After translating physical climate shocks into economic shocks to labor force and sectoral productivity, we investigate the macroeconomic consequences under the climate scenarios using the G-Cubed model. The results demonstrate that physical climate risk is likely to cause large economic losses in all the RCP scenarios, both through chronic climate change and extreme climate shocks.
We explore the impact of country-specific economy-wide carbon taxes as a representative policy action to drive the global economy to achieve net-zero emissions by mid-century. Transition risks vary according to the ambition and the design of policies to reduce emissions. We do not calculate a distribution of transition risks by comparing the range of alternative policies that might be used to reduce emissions. However, the results for the particular example chosen demonstrate that there can be potentially significant costs associated with policies to reduce emissions, and the costs differ across sectors and across countries. As shown by Bang et al. (2020), the costs can vary greatly depending on the specific design of climate policy.

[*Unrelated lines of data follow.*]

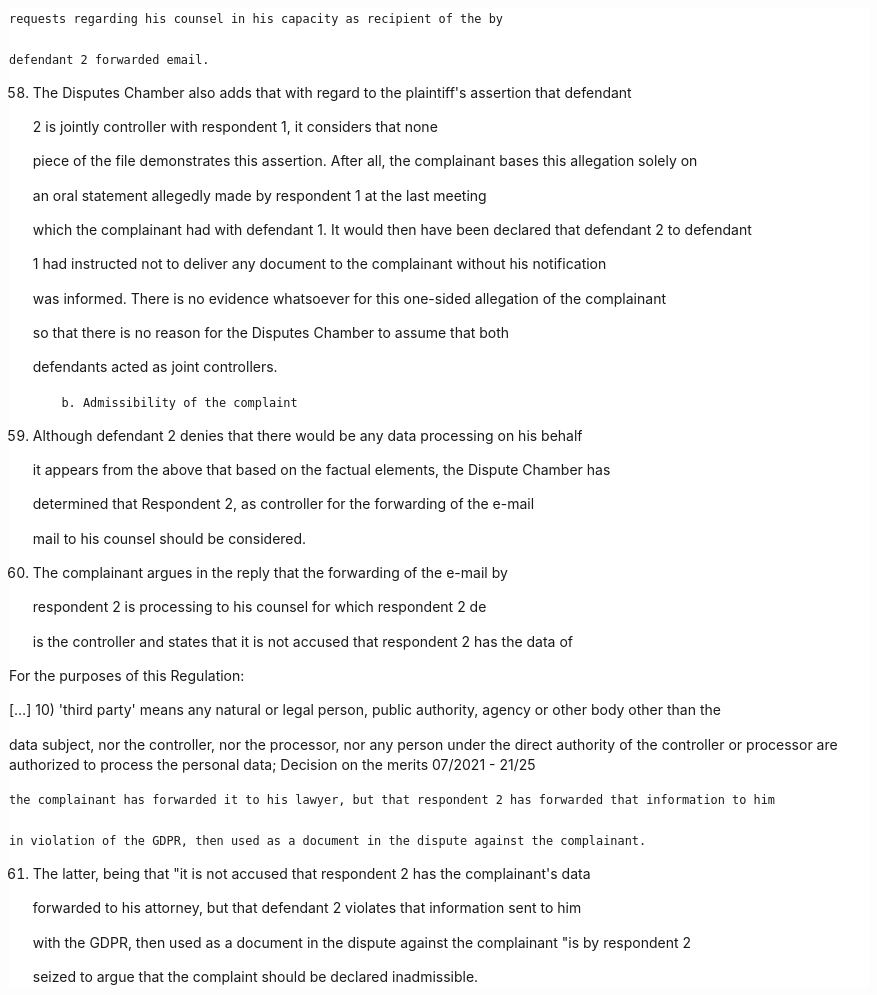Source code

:     requests regarding his counsel in his capacity as recipient of the by

    defendant 2 forwarded email.

58. The Disputes Chamber also adds that with regard to the plaintiff's assertion that defendant

    2 is jointly controller with respondent 1, it considers that none

    piece of the file demonstrates this assertion. After all, the complainant bases this allegation solely on

    an oral statement allegedly made by respondent 1 at the last meeting

    which the complainant had with defendant 1. It would then have been declared that defendant 2 to defendant

    1 had instructed not to deliver any document to the complainant without his notification

    was informed. There is no evidence whatsoever for this one-sided allegation of the complainant

    so that there is no reason for the Disputes Chamber to assume that both

    defendants acted as joint controllers.

            b. Admissibility of the complaint

59. Although defendant 2 denies that there would be any data processing on his behalf

    it appears from the above that based on the factual elements, the Dispute Chamber has

    determined that Respondent 2, as controller for the forwarding of the e-mail

    mail to his counsel should be considered.

60. The complainant argues in the reply that the forwarding of the e-mail by

    respondent 2 is processing to his counsel for which respondent 2 de

    is the controller and states that it is not accused that respondent 2 has the data of

For the purposes of this Regulation:

\[…\]
10) 'third party' means any natural or legal person, public authority, agency or other body other than the

data subject, nor the controller, nor the processor, nor any person under the direct authority of the
controller or processor are authorized to process the personal data; Decision on the merits 07/2021 - 21/25

    the complainant has forwarded it to his lawyer, but that respondent 2 has forwarded that information to him

    in violation of the GDPR, then used as a document in the dispute against the complainant.

61. The latter, being that "it is not accused that respondent 2 has the complainant's data

    forwarded to his attorney, but that defendant 2 violates that information sent to him

    with the GDPR, then used as a document in the dispute against the complainant "is by respondent 2

    seized to argue that the complaint should be declared inadmissible.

We also address whether changes in climate risk perceptions can significantly impact the real economy through changes in risk premia in financial markets. We calculate shocks to financial risk premia based on relationships between historical climate shocks and changes in financial market risk premia. We apply these shocks to risk premia under the RCP scenarios and find that the cost of rising risk premia can be of a magnitude consistent with historical experience. The cost appears to be smaller than the economic costs of changes in physical climate risk.
We find that chronic climate change, extreme climate shocks, and economic policies implemented to reduce CO2 emissions can have significant economic consequences. Under RCP 2.6 scenario the GDP losses from physical climate risk range between 0.6% of GDP in Australia to 3.2% of GDP in developing countries by 2050. This rises under RCP 8.5 to between 1% for the ROCED economies and 5.7% of GDP for oil exporting countries by 2050. The costs could be amplified if financial markets re-price climate-related risks with additional GDP losses of between 0.5% to 1.5% per year for all countries except Russia which experiences larger GDP losses across all scenarios by 2030.
The authors did not receive financial support from any firm or person for this article or from any firm or person with a financial or political interest in this article. They are currently not an officer, director, or board member of any organization with an interest in this article.